Quelles sont les plateformes de développement low-code?
Le marché du low-code est restreint dans le secteur industriel. Deux prestataires méritent néanmoins d’être mentionnés: Mendix et Microsoft. Ce dernier a connu un démarrage commercial fulgurant avec sa Power Platform. La Power Platform offre d’excellentes possibilités d’intégration dans Microsoft 365, Dynamics 365 et Microsoft Azure. Elle ouvre la voie aux solutions créatives, notamment par son intégration dans la solution collaborative Microsoft Teams. Des centaines de connecteurs sont disponibles pour intégrer des environnements système hétérogènes comme SAP, Oracle, ServiceNow et Salesforce. Par ailleurs, il est possible de connecter des solutions propriétaires et internes via des interfaces génériques ou de les automatiser via la technologie RPA (Robotic Process Automation) grâce aux saisies synthétiques.
Comment s’y prendre pour mettre en place une plateforme low-code?
Le low-code est particulièrement adapté pour la mise en œuvre express de cas d’usage en vue de réaliser un prototypage rapide. Le client découvre ainsi les avantages du low-code sur un objet réel. Pour éviter tout dérapage ultérieur lors de l’industrialisation du cas d’usage, il est essentiel de mettre en place un concept de gouvernance pour la plateforme low-code. Il s’agit de renforcer la plateforme sur le plan de la sécurité et de la conformité et de l’intégrer dans les normes de l’entreprise.
Y a-t-il d’autres éléments à prendre en compte?
L’utilisation stratégique du low-code dans l’entreprise nécessite également de mettre sur pied un centre d’excellence pour surveiller l’activité sur la plateforme et accompagner l’industrialisation. L’effet de levier est rapide en cas de mise en place concluante, et d’autres cas d’usage peuvent profiter des résultats obtenus. La gestion active du portefeuille low-code garantit qu’il n’y a pas d’éparpillement.
Quelles sont les limites du low-code?
De façon générale, le low-code offre des possibilités quasiment illimitées. Ce sont les spécificités du cas d’usage ou de la branche concernée qui déterminent si c’est la meilleure solution. S’il faut satisfaire à des exigences réglementaires complexes (pistes d’audit), il peut être plus judicieux d’acquérir une solution spécialisée. Il en va de même pour les exigences exotiques ou propriétaires. En cas de doute, l’option consistant à développer un logiciel conventionnel a de sérieux atouts à faire valoir. Notons que le low-code, les solutions standard et le développement de logiciel conventionnel peuvent être combinés et ne s’excluent pas mutuellement.

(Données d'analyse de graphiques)

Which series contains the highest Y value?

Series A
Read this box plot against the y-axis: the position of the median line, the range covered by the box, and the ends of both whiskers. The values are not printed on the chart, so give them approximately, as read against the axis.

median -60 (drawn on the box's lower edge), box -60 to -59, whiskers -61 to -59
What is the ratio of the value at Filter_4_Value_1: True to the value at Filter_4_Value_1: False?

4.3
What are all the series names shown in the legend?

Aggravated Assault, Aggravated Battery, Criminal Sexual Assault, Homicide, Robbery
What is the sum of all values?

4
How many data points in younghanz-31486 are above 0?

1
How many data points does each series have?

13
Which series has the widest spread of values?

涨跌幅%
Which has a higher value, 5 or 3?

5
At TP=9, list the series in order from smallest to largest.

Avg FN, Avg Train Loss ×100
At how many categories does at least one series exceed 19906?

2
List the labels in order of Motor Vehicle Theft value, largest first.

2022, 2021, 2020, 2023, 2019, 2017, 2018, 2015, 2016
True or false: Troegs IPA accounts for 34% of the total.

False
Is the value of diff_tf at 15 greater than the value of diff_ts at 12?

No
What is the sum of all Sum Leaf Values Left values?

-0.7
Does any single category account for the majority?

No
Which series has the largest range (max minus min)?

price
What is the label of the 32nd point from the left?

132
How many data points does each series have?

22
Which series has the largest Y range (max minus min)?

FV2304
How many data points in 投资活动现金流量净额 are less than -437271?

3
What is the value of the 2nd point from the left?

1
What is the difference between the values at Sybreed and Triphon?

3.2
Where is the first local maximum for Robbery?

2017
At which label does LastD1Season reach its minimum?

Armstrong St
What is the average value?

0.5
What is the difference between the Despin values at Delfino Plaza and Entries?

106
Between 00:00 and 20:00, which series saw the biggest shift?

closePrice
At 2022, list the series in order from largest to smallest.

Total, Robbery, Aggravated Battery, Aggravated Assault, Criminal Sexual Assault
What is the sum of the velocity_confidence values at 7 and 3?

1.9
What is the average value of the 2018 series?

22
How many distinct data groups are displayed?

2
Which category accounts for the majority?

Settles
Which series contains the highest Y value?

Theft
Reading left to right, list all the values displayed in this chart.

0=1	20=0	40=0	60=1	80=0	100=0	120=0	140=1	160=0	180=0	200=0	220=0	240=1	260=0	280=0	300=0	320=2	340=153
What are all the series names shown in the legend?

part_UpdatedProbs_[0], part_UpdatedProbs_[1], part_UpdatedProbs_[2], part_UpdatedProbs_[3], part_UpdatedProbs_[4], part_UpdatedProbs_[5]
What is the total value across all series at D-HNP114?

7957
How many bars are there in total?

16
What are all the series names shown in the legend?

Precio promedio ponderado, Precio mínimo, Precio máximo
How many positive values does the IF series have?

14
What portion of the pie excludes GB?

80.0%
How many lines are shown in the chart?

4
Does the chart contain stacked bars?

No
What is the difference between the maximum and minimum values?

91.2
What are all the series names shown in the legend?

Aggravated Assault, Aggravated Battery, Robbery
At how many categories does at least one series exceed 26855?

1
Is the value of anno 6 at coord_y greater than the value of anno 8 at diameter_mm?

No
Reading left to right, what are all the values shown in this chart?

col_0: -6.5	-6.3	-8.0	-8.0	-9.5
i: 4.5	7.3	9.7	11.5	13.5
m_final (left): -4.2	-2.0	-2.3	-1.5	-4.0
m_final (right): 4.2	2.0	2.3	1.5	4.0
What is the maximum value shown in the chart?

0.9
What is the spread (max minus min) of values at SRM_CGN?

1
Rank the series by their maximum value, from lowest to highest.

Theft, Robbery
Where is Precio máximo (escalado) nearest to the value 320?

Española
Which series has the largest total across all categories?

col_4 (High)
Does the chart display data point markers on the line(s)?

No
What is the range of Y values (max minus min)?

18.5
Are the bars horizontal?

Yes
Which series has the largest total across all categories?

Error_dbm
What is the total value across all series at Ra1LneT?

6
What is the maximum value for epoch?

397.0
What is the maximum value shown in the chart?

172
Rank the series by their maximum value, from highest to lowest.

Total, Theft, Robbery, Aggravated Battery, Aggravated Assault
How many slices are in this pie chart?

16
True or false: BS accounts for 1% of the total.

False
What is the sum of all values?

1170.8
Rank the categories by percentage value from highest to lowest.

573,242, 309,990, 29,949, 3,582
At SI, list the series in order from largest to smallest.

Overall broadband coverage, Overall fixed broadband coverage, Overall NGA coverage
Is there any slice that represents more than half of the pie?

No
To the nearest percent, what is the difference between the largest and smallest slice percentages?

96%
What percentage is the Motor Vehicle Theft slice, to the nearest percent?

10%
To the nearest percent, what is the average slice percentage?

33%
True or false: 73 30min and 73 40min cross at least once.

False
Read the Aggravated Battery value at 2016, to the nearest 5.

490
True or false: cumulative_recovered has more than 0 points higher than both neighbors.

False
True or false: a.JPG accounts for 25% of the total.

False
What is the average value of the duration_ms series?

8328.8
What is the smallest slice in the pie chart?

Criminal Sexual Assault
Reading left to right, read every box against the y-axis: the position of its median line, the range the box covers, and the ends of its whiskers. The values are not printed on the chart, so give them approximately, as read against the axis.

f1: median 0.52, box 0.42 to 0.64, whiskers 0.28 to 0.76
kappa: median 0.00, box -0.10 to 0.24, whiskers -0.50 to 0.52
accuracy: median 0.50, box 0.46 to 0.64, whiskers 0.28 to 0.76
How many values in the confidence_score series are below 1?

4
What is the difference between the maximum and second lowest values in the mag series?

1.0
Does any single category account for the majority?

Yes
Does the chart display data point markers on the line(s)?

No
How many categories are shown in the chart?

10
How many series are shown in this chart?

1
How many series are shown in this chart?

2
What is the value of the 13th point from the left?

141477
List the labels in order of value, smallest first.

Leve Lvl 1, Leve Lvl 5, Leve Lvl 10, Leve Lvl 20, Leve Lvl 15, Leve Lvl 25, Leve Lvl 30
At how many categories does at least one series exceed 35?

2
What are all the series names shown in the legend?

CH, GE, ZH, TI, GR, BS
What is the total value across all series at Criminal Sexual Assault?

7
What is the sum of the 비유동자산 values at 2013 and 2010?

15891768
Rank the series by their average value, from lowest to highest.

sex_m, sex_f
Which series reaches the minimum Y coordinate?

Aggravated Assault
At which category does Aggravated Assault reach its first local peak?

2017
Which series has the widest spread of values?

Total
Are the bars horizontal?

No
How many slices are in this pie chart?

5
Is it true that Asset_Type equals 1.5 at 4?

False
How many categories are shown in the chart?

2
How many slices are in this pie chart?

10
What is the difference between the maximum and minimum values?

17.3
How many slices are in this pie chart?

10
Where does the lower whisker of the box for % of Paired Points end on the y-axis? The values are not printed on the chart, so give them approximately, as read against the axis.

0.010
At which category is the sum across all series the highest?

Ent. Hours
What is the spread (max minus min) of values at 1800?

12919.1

■ TÂCHES À RÉALISER
1) Reproduisez à l'identique les enregistrements depuis leur première ligne jusqu'à la ligne contenant « Read this box », celle-ci comprise.
2) Donnez la suite du texte sur les plateformes low-code à partir de l'endroit où il s'arrête.

■ LISTE DES RÉPONSES
1)
Which series contains the highest Y value?

Series A
Read this box plot against the y-axis: the position of the median line, the range covered by the box, and the ends of both whiskers. The values are not printed on the chart, so give them approximately, as read against the axis.

2)
Pouvez-vous citer un exemple de projet low-code suisse?
L’entreprise Geobrugg AG, qui opère dans le monde entier, est un parfait exemple. Elle produit des solutions de protection contre les dangers naturels tels que les chutes de pierres, les glissements de terrain ou les avalanches. Auparavant, elle avait tout un tas de fichiers Excel pour le reporting des données des machines, ce qui était source d’erreurs et une perte de temps. Aujourd’hui, l’entreprise Geobrugg utilise une application low-code basée sur la Microsoft Power Platform, qui a été développée avec l’aide de Swisscom. Les données des machines sont ainsi plus faciles à saisir et à valider. Les données sont d’une telle qualité qu’elles permettent de réaliser des analyses et des prévisions complexes directement dans le cloud Azure.
Comment Swisscom contribue-t-elle à promouvoir la numérisation de la production avec le low-code?
Nous apportons notre aide à l’étape de l’orientation stratégique, de la mise en œuvre concrète du cas d’usage sur la plateforme low-code, de la sécurisation de la plateforme par rapport à la gouvernance des données et au change management. Nous n’écartons aucune technologie pour trouver la solution adéquate, en collaboration avec le client. Il peut s’agir du low-code, mais aussi d’autres technologies. Swisscom prend également en considération les environnements système basés sur SAP qu’elle adapte aux besoins du client ou dont elle assure l’exploitation. Elle peut également émettre un deuxième avis indépendant sur des projets déjà planifiés.